Within two innings, Raul Ibanez stepped to the plate in the midst of a major Mariner rally. After collecting two strikes, he stayed alive with a swing that sent a liner sailing vaguely towards us. It kept hooking in our general direction (we stood up immediately, as fans hoping for foul balls tend to if anything’s looking to land within a half-mile of one’s seat), but it looked sure to catch the overhang. I was pretty resigned to it bouncing off the overhang above me when I realized that the pain in my hand was from a collision with the ball. I had not moved my feet at all. I had been perfectly aligned with the trajectory of the ball, in the precise seat we’d snuck down to.
It was all over in seconds. There was basically no time between being sure that it would hit the overhang and coming up with the ball off the ground in front of me after it had ricocheted from my hand to my knee to the floor. And it was so automatic that I was surprised when people were high-fiving me and congratulating me and asking to see the ball. I almost said “what ball?” while holding it aloft.

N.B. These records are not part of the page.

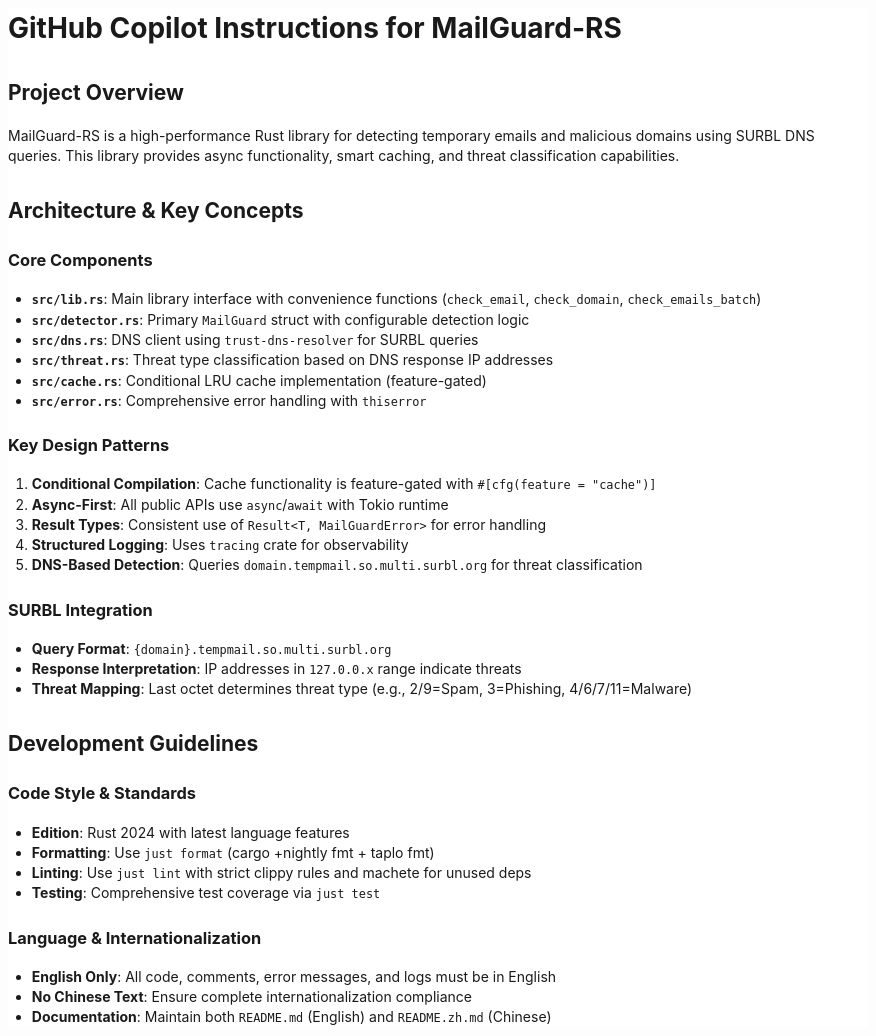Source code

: # GitHub Copilot Instructions for MailGuard-RS

## Project Overview

MailGuard-RS is a high-performance Rust library for detecting temporary emails and malicious domains using SURBL DNS queries. This library provides async functionality, smart caching, and threat classification capabilities.

## Architecture & Key Concepts

### Core Components

- **`src/lib.rs`**: Main library interface with convenience functions (`check_email`, `check_domain`, `check_emails_batch`)
- **`src/detector.rs`**: Primary `MailGuard` struct with configurable detection logic
- **`src/dns.rs`**: DNS client using `trust-dns-resolver` for SURBL queries
- **`src/threat.rs`**: Threat type classification based on DNS response IP addresses
- **`src/cache.rs`**: Conditional LRU cache implementation (feature-gated)
- **`src/error.rs`**: Comprehensive error handling with `thiserror`

### Key Design Patterns

1. **Conditional Compilation**: Cache functionality is feature-gated with `#[cfg(feature = "cache")]`
2. **Async-First**: All public APIs use `async`/`await` with Tokio runtime
3. **Result Types**: Consistent use of `Result<T, MailGuardError>` for error handling
4. **Structured Logging**: Uses `tracing` crate for observability
5. **DNS-Based Detection**: Queries `domain.tempmail.so.multi.surbl.org` for threat classification

### SURBL Integration

- **Query Format**: `{domain}.tempmail.so.multi.surbl.org`
- **Response Interpretation**: IP addresses in `127.0.0.x` range indicate threats
- **Threat Mapping**: Last octet determines threat type (e.g., 2/9=Spam, 3=Phishing, 4/6/7/11=Malware)

## Development Guidelines

### Code Style & Standards

- **Edition**: Rust 2024 with latest language features
- **Formatting**: Use `just format` (cargo +nightly fmt + taplo fmt)
- **Linting**: Use `just lint` with strict clippy rules and machete for unused deps
- **Testing**: Comprehensive test coverage via `just test`

### Language & Internationalization

- **English Only**: All code, comments, error messages, and logs must be in English
- **No Chinese Text**: Ensure complete internationalization compliance
- **Documentation**: Maintain both `README.md` (English) and `README.zh.md` (Chinese)
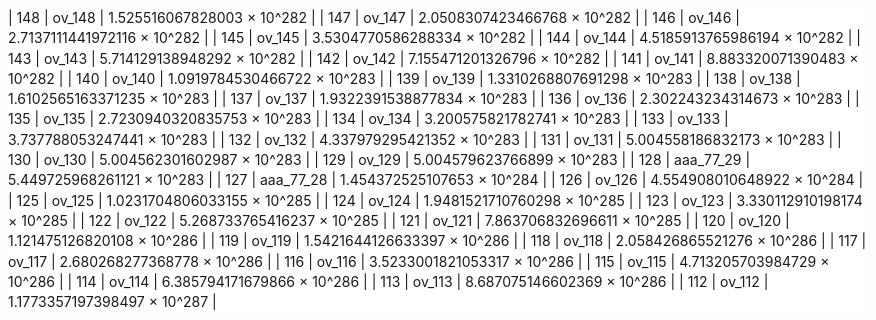 | 148 | ov_148 | 1.525516067828003 × 10^282 |
| 147 | ov_147 | 2.0508307423466768 × 10^282 |
| 146 | ov_146 | 2.7137111441972116 × 10^282 |
| 145 | ov_145 | 3.5304770586288334 × 10^282 |
| 144 | ov_144 | 4.5185913765986194 × 10^282 |
| 143 | ov_143 | 5.714129138948292 × 10^282 |
| 142 | ov_142 | 7.155471201326796 × 10^282 |
| 141 | ov_141 | 8.883320071390483 × 10^282 |
| 140 | ov_140 | 1.0919784530466722 × 10^283 |
| 139 | ov_139 | 1.3310268807691298 × 10^283 |
| 138 | ov_138 | 1.6102565163371235 × 10^283 |
| 137 | ov_137 | 1.9322391538877834 × 10^283 |
| 136 | ov_136 | 2.302243234314673 × 10^283 |
| 135 | ov_135 | 2.7230940320835753 × 10^283 |
| 134 | ov_134 | 3.200575821782741 × 10^283 |
| 133 | ov_133 | 3.737788053247441 × 10^283 |
| 132 | ov_132 | 4.337979295421352 × 10^283 |
| 131 | ov_131 | 5.004558186832173 × 10^283 |
| 130 | ov_130 | 5.004562301602987 × 10^283 |
| 129 | ov_129 | 5.004579623766899 × 10^283 |
| 128 | aaa_77_29 | 5.449725968261121 × 10^283 |
| 127 | aaa_77_28 | 1.454372525107653 × 10^284 |
| 126 | ov_126 | 4.554908010648922 × 10^284 |
| 125 | ov_125 | 1.0231704806033155 × 10^285 |
| 124 | ov_124 | 1.9481521710760298 × 10^285 |
| 123 | ov_123 | 3.330112910198174 × 10^285 |
| 122 | ov_122 | 5.268733765416237 × 10^285 |
| 121 | ov_121 | 7.863706832696611 × 10^285 |
| 120 | ov_120 | 1.121475126820108 × 10^286 |
| 119 | ov_119 | 1.5421644126633397 × 10^286 |
| 118 | ov_118 | 2.058426865521276 × 10^286 |
| 117 | ov_117 | 2.680268277368778 × 10^286 |
| 116 | ov_116 | 3.5233001821053317 × 10^286 |
| 115 | ov_115 | 4.713205703984729 × 10^286 |
| 114 | ov_114 | 6.385794171679866 × 10^286 |
| 113 | ov_113 | 8.687075146602369 × 10^286 |
| 112 | ov_112 | 1.1773357197398497 × 10^287 |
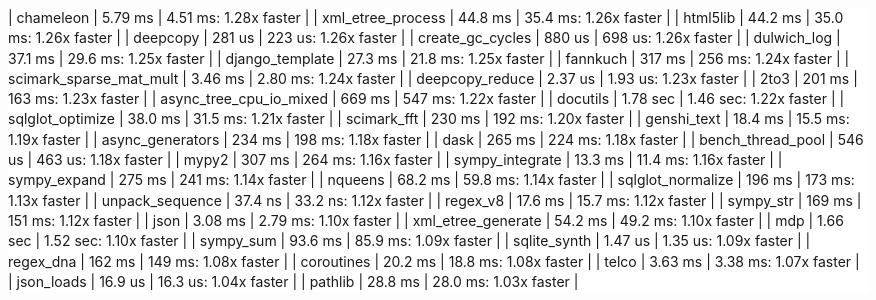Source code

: | chameleon               | 5.79 ms                                                | 4.51 ms: 1.28x faster                                                  |
| xml_etree_process       | 44.8 ms                                                | 35.4 ms: 1.26x faster                                                  |
| html5lib                | 44.2 ms                                                | 35.0 ms: 1.26x faster                                                  |
| deepcopy                | 281 us                                                 | 223 us: 1.26x faster                                                   |
| create_gc_cycles        | 880 us                                                 | 698 us: 1.26x faster                                                   |
| dulwich_log             | 37.1 ms                                                | 29.6 ms: 1.25x faster                                                  |
| django_template         | 27.3 ms                                                | 21.8 ms: 1.25x faster                                                  |
| fannkuch                | 317 ms                                                 | 256 ms: 1.24x faster                                                   |
| scimark_sparse_mat_mult | 3.46 ms                                                | 2.80 ms: 1.24x faster                                                  |
| deepcopy_reduce         | 2.37 us                                                | 1.93 us: 1.23x faster                                                  |
| 2to3                    | 201 ms                                                 | 163 ms: 1.23x faster                                                   |
| async_tree_cpu_io_mixed | 669 ms                                                 | 547 ms: 1.22x faster                                                   |
| docutils                | 1.78 sec                                               | 1.46 sec: 1.22x faster                                                 |
| sqlglot_optimize        | 38.0 ms                                                | 31.5 ms: 1.21x faster                                                  |
| scimark_fft             | 230 ms                                                 | 192 ms: 1.20x faster                                                   |
| genshi_text             | 18.4 ms                                                | 15.5 ms: 1.19x faster                                                  |
| async_generators        | 234 ms                                                 | 198 ms: 1.18x faster                                                   |
| dask                    | 265 ms                                                 | 224 ms: 1.18x faster                                                   |
| bench_thread_pool       | 546 us                                                 | 463 us: 1.18x faster                                                   |
| mypy2                   | 307 ms                                                 | 264 ms: 1.16x faster                                                   |
| sympy_integrate         | 13.3 ms                                                | 11.4 ms: 1.16x faster                                                  |
| sympy_expand            | 275 ms                                                 | 241 ms: 1.14x faster                                                   |
| nqueens                 | 68.2 ms                                                | 59.8 ms: 1.14x faster                                                  |
| sqlglot_normalize       | 196 ms                                                 | 173 ms: 1.13x faster                                                   |
| unpack_sequence         | 37.4 ns                                                | 33.2 ns: 1.12x faster                                                  |
| regex_v8                | 17.6 ms                                                | 15.7 ms: 1.12x faster                                                  |
| sympy_str               | 169 ms                                                 | 151 ms: 1.12x faster                                                   |
| json                    | 3.08 ms                                                | 2.79 ms: 1.10x faster                                                  |
| xml_etree_generate      | 54.2 ms                                                | 49.2 ms: 1.10x faster                                                  |
| mdp                     | 1.66 sec                                               | 1.52 sec: 1.10x faster                                                 |
| sympy_sum               | 93.6 ms                                                | 85.9 ms: 1.09x faster                                                  |
| sqlite_synth            | 1.47 us                                                | 1.35 us: 1.09x faster                                                  |
| regex_dna               | 162 ms                                                 | 149 ms: 1.08x faster                                                   |
| coroutines              | 20.2 ms                                                | 18.8 ms: 1.08x faster                                                  |
| telco                   | 3.63 ms                                                | 3.38 ms: 1.07x faster                                                  |
| json_loads              | 16.9 us                                                | 16.3 us: 1.04x faster                                                  |
| pathlib                 | 28.8 ms                                                | 28.0 ms: 1.03x faster                                                  |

I was in such autopilot that it took me maybe ten minutes to really come down to Earth and realize I’d finally caught a foul ball after so many years of yearning for just that at baseball games.
The subsequent weekend has gone down in a similar burst of speedy autopilot. It’s been mostly good, especially on the front of making major progress on a vital project that I’m doing for another website (details to follow, hopefully in a matter of weeks or perhaps even days). Played some of the best tennis we’ve played yet. And yes, there was baseball. Joined Gris to watch a depressing 7-2 drubbing of the Giants by the A’s. Then was at home for Opening Day for the Mariners, playing for keeps finally, taking down the Rangers 5-2.
It’s hard to say just how much time and energy baseball are going to take up of the next few months. While still working a day job, I’ve promised myself that I’m going to lay off myself a little. Not be quite as harsh about time for recreation and demanding more writing from myself. The way I feel I’ve lived the last five years of my life has been a lot like constantly yelling at oneself for not being able to perfectly juggle while trying to waltz on a conveyor belt. Really, honestly, waltzing on a conveyor belt should take most of one’s focal time and energy if one’s to do it at all well. And juggling while doing so, while maintaining perfect balance and waltz form, is just about impossible. And even if one can manage to get in a few tosses, it really pales in comparison to how well one can juggle when one is neither on a conveyor belt nor attempting to waltz. Seriously. You just wouldn’t believe how poor that juggling is compared to any authentic objectively good juggling.
I don’t know if that makes sense to you or not, but realizing that this is a good metaphor for my life, I’m going to try (note: TRY) to take it easy on myself about the imperfect juggling. And maybe even take a dance or two off from attempting juggling along the way. Because really stellar juggling is to come. When I’m on solid, danceless ground.
Yes, that had to do with baseball - baseball is just baseball, somewhat on the side from juggling, conveyor belts, and waltzes. But it takes time, just like those things. And the fact that I still get tempted by things like Facebook offers to give one the opportunity to blog full-time about one’s favorite team (with probably no compensation and maybe not even readership) indicates where baseball ends up falling. I love baseball. It gets my heart palpitating. And a year where the Mariners are good and MLB.tv exists? It’s just scary how much fun this could be.
I can leave the baseball-blogging to people who know what they’re doing on that front. Or at least have more time for it and more of a following already. Why do something if one isn’t going to be either the best or unique? That’s just a good standard question to ask about any expenditure of time.
Except rooting for baseball teams. Because I’m not the best and I’m certainly not unique. But not doing that would be like not breathing.
Which is very different than not waltzing on a conveyor belt.